Canon Maria Tjeltveit
Church of the Mediator, Allentown
That night the Lord stood near him and said,
“Keep up your courage!
For just as you have testified for me in Jerusalem,
so you must bear witness also in Rome.”
Paul definitely needed to keep up his courage, as he was being challenged by those who claimed he was distorting their way of life. A band of them took an oath that they would not eat or drink until they had killed Paul. The apostle heard about this plot through his nephew, who then told the tribune. The tribune had a large company of soldiers, horsemen and spearmen set off at night to take Paul to see the governor, Felix. At the end of Acts 23, Paul is left waiting in Caesarea for his accusers to arrive.

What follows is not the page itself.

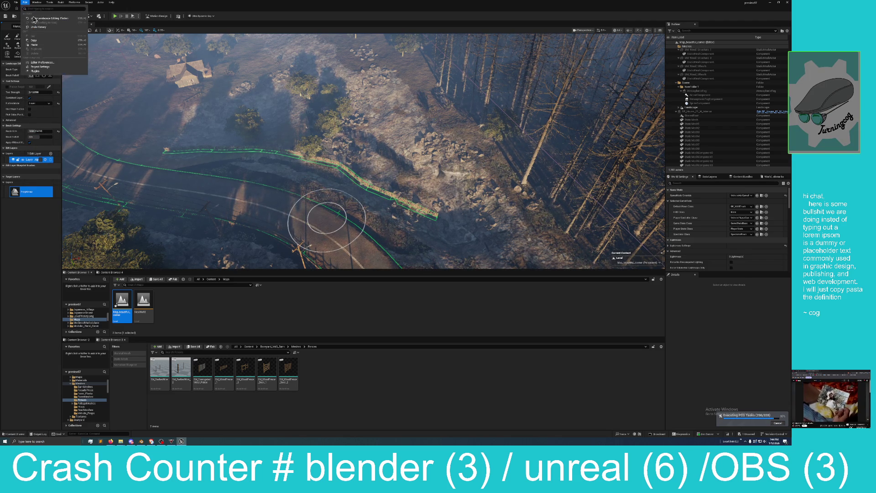
left_click(40, 19)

“Keep up your courage!” These are words of encouragement that we all need at times, in our lives and the lives of our congregations. Today we think about 3 small churches (each having an average attendance of 15-20 people) that keep up their courage in the face of challenges, with shrinking populations around them and no full time clergy presence.
Christ Church, Susquehanna, was incorporated in 1898 and their current building was consecrated in 1923. It is one of the northern-most churches in the diocese. The congregation is like a close family which has found ways to navigate the social and cultural changes in the church and community. Some members received training and got Worship Leader Certification to lead Morning Prayer when they don’t have a supply priest. The parish has been open to innovation in their worship and music, and has welcomed the LGBT community. They are also proud of the amount of outreach they do in a town where there is a lot of poverty. They are a site for distribution of food twice a year and give generously to food pantries. They have a rummage sale/give away, focusing particularly on children’s clothing; as mothers without transportation rely on them. The members have a deep faith and a sense that the Holy Spirit is working in them.
Calvary Church, Tamaqua, and Holy Apostles, St. Clair, are further south, in Schuylkill County. Calvary was chartered in 1849, and Holy Apostles, the year before, 1848. Both churches’ buildings date from roughly the same period.
Twice a month Calvary has an informal Eucharist on their first floor, led by their long-term supply priest. It was begun originally to accommodate someone in a wheelchair, and now incorporates children and even dogs. The other Sundays are a somewhat more formal Eucharist in the main church. The first floor is home to a state-licensed adult daycare center during the week. This was started by a former rector and is an important ministry hosted there. Members of the congregation serve on the board. The town of Tamaqua is reinventing itself as a center for the arts, and Calvary may benefit from this renewal.
Holy Apostles prides itself in serving the community. Their annual Thanksgiving Dinner, gets support from their North Parish partner, St. John’s, Ashland, and other churches, to serve over 300 people a free meal. They have a Strawberry Festival, at Holy Apostles, and a Peach Festival, at St. John’s, which are fundraisers but also build community. They feed breakfast to the veterans who go to the firing squads at the cemetery. They collect food for the Head Start families who use their building. They give money to the school district to buy coats for children. Recently, a group of young people who were delivering Thanksgiving meals told the Senior Warden, “You’re the only church in town that does anything for the community.” The priest at the large Russian Orthodox church next door told her, “This little church does more than us big churches.”
Today, take some time to hear God saying to you, and your congregation, “Keep up your courage!”
(Featured image is from a set of windows about St. Paul at First Presbyterian Church, Wilkes Barre.)